Certain features of a letter of credit are:

A. Negotiability: a letter of credit is a liberal bargain wherein the events are cost-free to agree on
details conditions. They can make their terms, the assurance of payment upon need or at a
particular time.

B. Revocability: a letter of credit can be both revocable and irrevocable. The latter's benefit is
that the purchaser or the importer cannot revoke its task to pay the funds at any moment. All the
celebrations hold power, and they cannot be changed/ changed. To change or alter them,
approval is required from all other individuals worried.

Conclusion:

This letter of credit score can be understood in simple terms as a kind of repayment via
instalment methods from the importer to the exporter. Because there has to be a details assurance
to the exporter that the importer will not surrender his funds at some later point in time, it is
necessary.

b. Procedure to open LC and parties involved (5 Marks)

ANS 3B.
INTRODUCTION:

A letter of credit is a document that assures the purchaser has made the payment to the vendor. In
the import-export service, a letter of credit is an assurance that the buyer's bank gives the seller
that a certain amount shall be moved to the vendor's bank on maturity.
PROCESS FOR ISSUANCE OF LETTER OF CREDIT:

The process involved in the issuance of a letter of credit is as follows:

A. As soon as the parties involved in the trade agreement make use of a letter of credit in their
contract, the importer has to apply to the issuing bank to issue such a letter of credit in favor of
the merchant.

B. Once the merchant receives the letter of credit, the exporter has to verify the ingredients of the
letter of credit to acquire even more complete satisfaction. Then he has to start the goods
delivery process.

C. After the goods are delivered, the exporter, either on his own or with any of his
representatives, has to offer the documents to the bank that have encouraged or confirmed the
issuance of a letter of credit to the parties.

D. The recommended bank sends it to the providing bank, confirming whether the amount has
been paid, accepted, or worked out between the parties.

E. Now, the providing bank has to verify all the documents and gets the settlement of the goods
from such an importer.
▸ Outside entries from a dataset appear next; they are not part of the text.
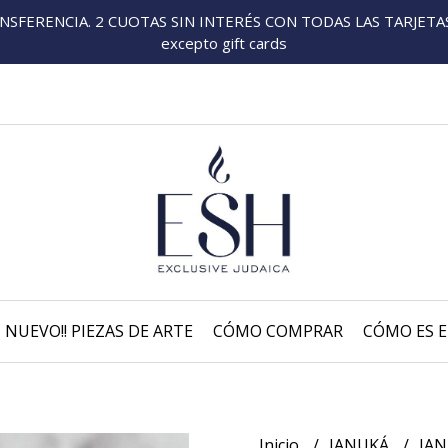
FERENCIA. 2 CUOTAS SIN INTERÉS CON TODAS LAS TARJETAS P
excepto gift cards
NUEVO!! PIEZAS DE ARTE
CÓMO COMPRAR
CÓMO ES E
Inicio
JANUKÁ
JAN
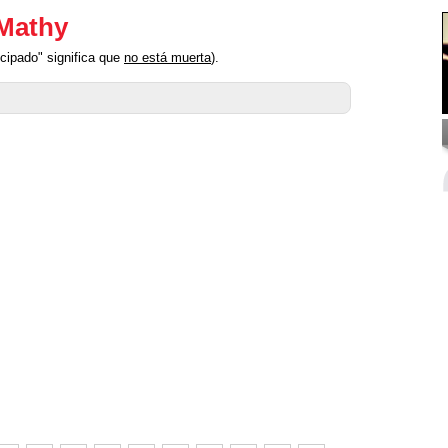
 Mathy
cipado" significa que
no está muerta
).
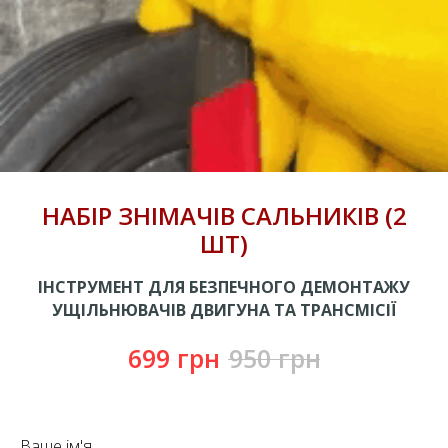
НАБІР ЗНІМАЧІВ САЛЬНИКІВ (2
ШТ)
ІНСТРУМЕНТ ДЛЯ БЕЗПЕЧНОГО ДЕМОНТАЖУ
УЩІЛЬНЮВАЧІВ ДВИГУНА ТА ТРАНСМІСІЇ
699
грн
950
грн
Ваше ім'я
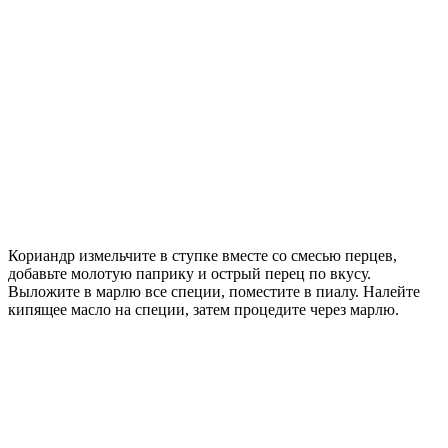
Кориандр измельчите в ступке вместе со смесью перцев,
добавьте молотую паприку и острый перец по вкусу.
Выложите в марлю все специи, поместите в пиалу. Налейте
кипящее масло на специи, затем процедите через марлю.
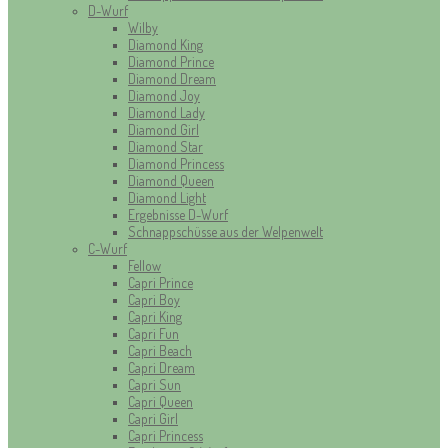
D-Wurf
Wilby
Diamond King
Diamond Prince
Diamond Dream
Diamond Joy
Diamond Lady
Diamond Girl
Diamond Star
Diamond Princess
Diamond Queen
Diamond Light
Ergebnisse D-Wurf
Schnappschüsse aus der Welpenwelt
C-Wurf
Fellow
Capri Prince
Capri Boy
Capri King
Capri Fun
Capri Beach
Capri Dream
Capri Sun
Capri Queen
Capri Girl
Capri Princess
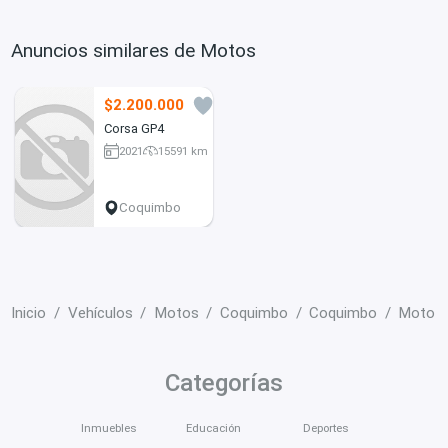
Anuncios similares de Motos
$2.200.000
1
Corsa GP4
2021
15591 km
Coquimbo
Inicio
Vehículos
Motos
Coquimbo
Coquimbo
Moto c
Categorías
Inmuebles
Educación
Deportes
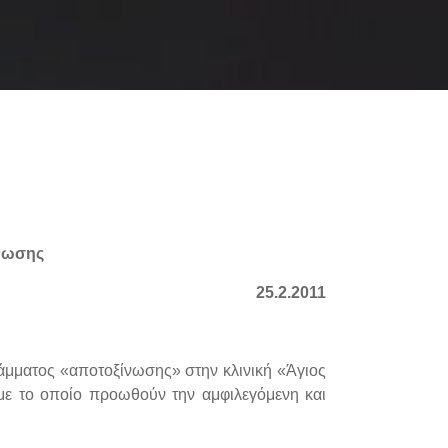
νωσης
25.2.2011
ράμματος «αποτοξίνωσης» στην κλινική «Άγιος
 με το οποίο προωθούν την αμφιλεγόμενη και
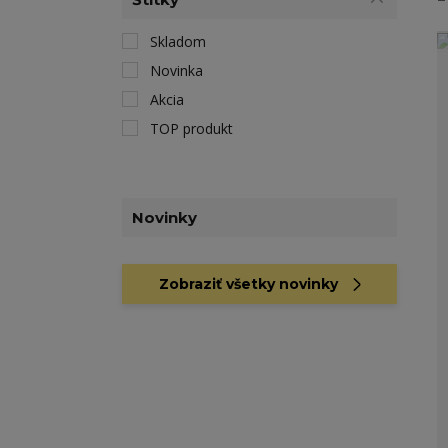
Skladom
Novinka
Akcia
TOP produkt
Novinky
Zobraziť všetky novinky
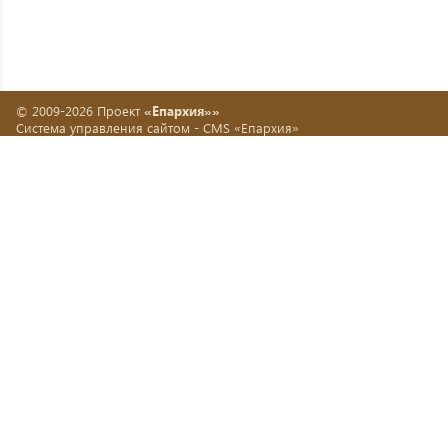
© 2009-2026 Проект
«Епархия»»
Система управления сайтом -
CMS «Епархия»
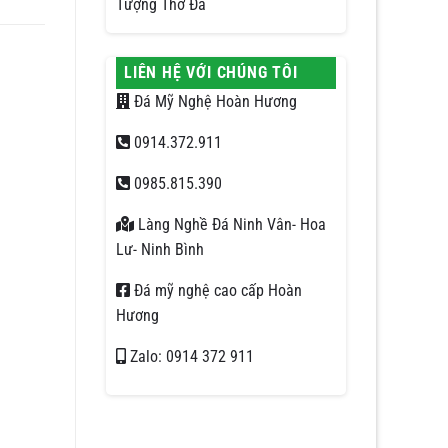
Tượng Thờ Đá
LIÊN HỆ VỚI CHÚNG TÔI
Đá Mỹ Nghệ Hoàn Hương
0914.372.911
0985.815.390
Làng Nghề Đá Ninh Vân- Hoa
Lư- Ninh Bình
Đá mỹ nghệ cao cấp Hoàn
Hương
Zalo: 0914 372 911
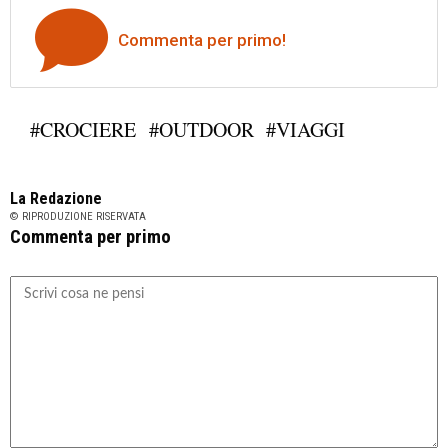
Commenta per primo!
#CROCIERE
#OUTDOOR
#VIAGGI
La Redazione
© RIPRODUZIONE RISERVATA
Commenta per primo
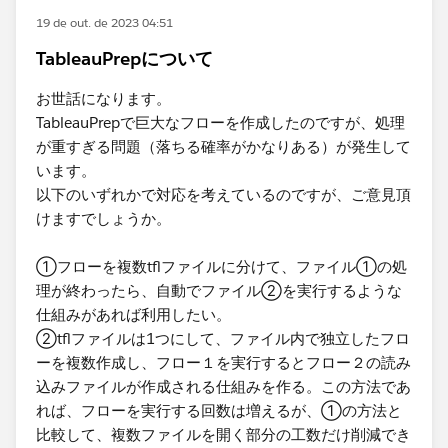
19 de out. de 2023 04:51
TableauPrepについて
お世話になります。
TableauPrepで巨大なフローを作成したのですが、処理
が重すぎる問題（落ちる確率がかなりある）が発生して
います。
以下のいずれかで対応を考えているのですが、ご意見頂
けますでしょうか。
①フローを複数tflファイルに分けて、ファイル①の処
理が終わったら、自動でファイル②を実行するような
仕組みがあれば利用したい。
②tflファイルは1つにして、ファイル内で独立したフロ
ーを複数作成し、フロー１を実行するとフロー２の読み
込みファイルが作成される仕組みを作る。この方法であ
れば、フローを実行する回数は増えるが、①の方法と
比較して、複数ファイルを開く部分の工数だけ削減でき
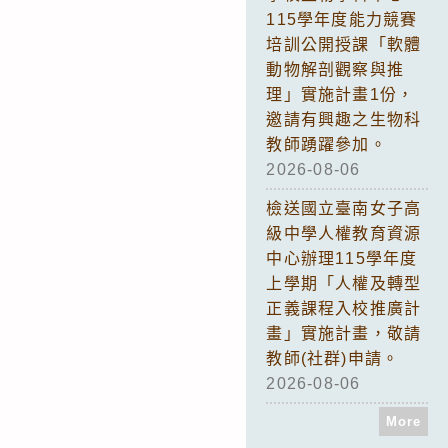
115學年度能力競賽
培訓公開授課「軟體
動物解剖觀察與推
理」實施計畫1份，
邀請有興趣之生物科
教師踴躍參加。
2026-08-06
檢送國立臺南女子高
級中學人權教育資源
中心辦理115學年度
上學期「人權及轉型
正義課程入校推廣計
畫」實施計畫，敬請
教師(社群)申請。
2026-08-06
More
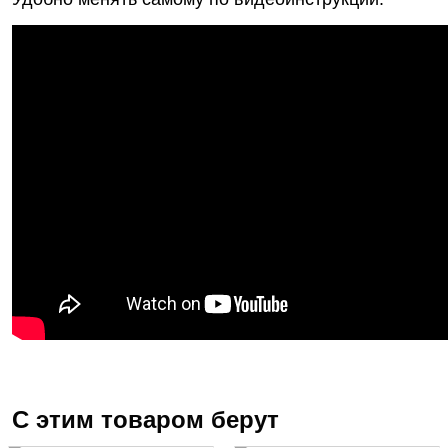
С этим товаром берут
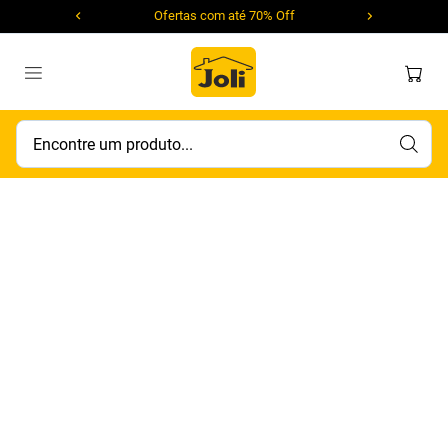
Ofertas com até 70% Off
Encontre um produto...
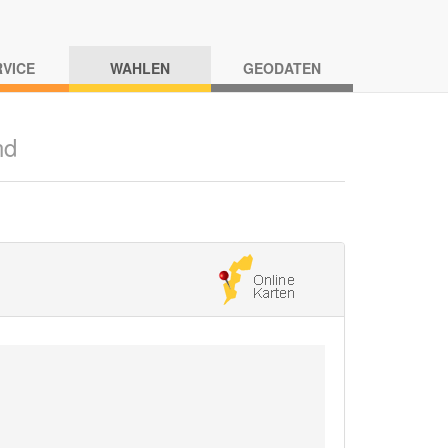
RVICE
WAHLEN
GEODATEN
nd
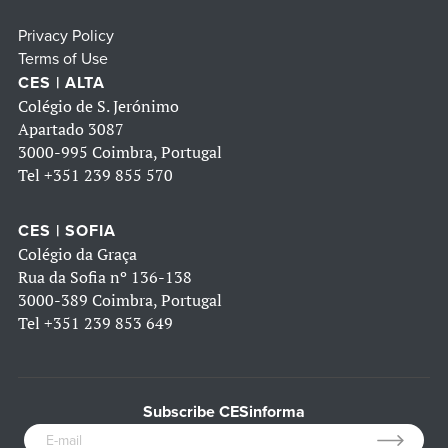
Privacy Policy
Terms of Use
CES | ALTA
Colégio de S. Jerónimo
Apartado 3087
3000-995 Coimbra, Portugal
Tel
+351 239 855 570
CES | SOFIA
Colégio da Graça
Rua da Sofia nº 136-138
3000-389 Coimbra, Portugal
Tel
+351 239 853 649
Subscribe CESinforma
And afterward, the importer is offered the belongings of such products
and to use them to get control of the shipped items.

PARTIES INVOLVED IN LETTER OF CREDIT:

The parties involved in the letter of credit are:

A. Applicant: He is the one that demands his bank to issue a letter of credit for the exporter or
the beneficiary.
B. Beneficiary: He is the seller, who has delivered the goods, and the hereafter process gets
over; he is the one that receives the settlement.

C. Issuing bank: it is likewise called the opening bank. It is liable from the applicant's side to
release the letter of credit at the buyer's demand.

D. Advising bank: this bank is in charge of transferring the documents given by the exporter to
the providing bank. The importer will then use those documents to get possession of the cargo.

Conclusion:

The letter of credit will be concerning the terms and conditions of the document, which were
agreed upon throughout the contract between the vendor and the buyer. In India, the procedure of
letter of credit is Handel's according to the standards of the consistent, customized technique of
documentary credit report of the global chamber of commerce (UCP 600).